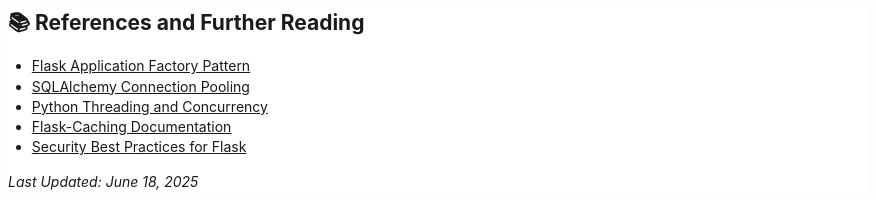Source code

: 
## 📚 References and Further Reading

- [Flask Application Factory Pattern](https://flask.palletsprojects.com/en/2.0.x/patterns/appfactories/)
- [SQLAlchemy Connection Pooling](https://docs.sqlalchemy.org/en/14/core/pooling.html)
- [Python Threading and Concurrency](https://docs.python.org/3/library/concurrent.futures.html)
- [Flask-Caching Documentation](https://flask-caching.readthedocs.io/)
- [Security Best Practices for Flask](https://flask.palletsprojects.com/en/2.0.x/security/)

*Last Updated: June 18, 2025*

^^^^

Restate, without alteration, the lines of the material above that begin at the one containing "## 📚 References and Further Reading" and run through its last line.

## 📚 References and Further Reading

- [Flask Application Factory Pattern](https://flask.palletsprojects.com/en/2.0.x/patterns/appfactories/)
- [SQLAlchemy Connection Pooling](https://docs.sqlalchemy.org/en/14/core/pooling.html)
- [Python Threading and Concurrency](https://docs.python.org/3/library/concurrent.futures.html)
- [Flask-Caching Documentation](https://flask-caching.readthedocs.io/)
- [Security Best Practices for Flask](https://flask.palletsprojects.com/en/2.0.x/security/)

*Last Updated: June 18, 2025*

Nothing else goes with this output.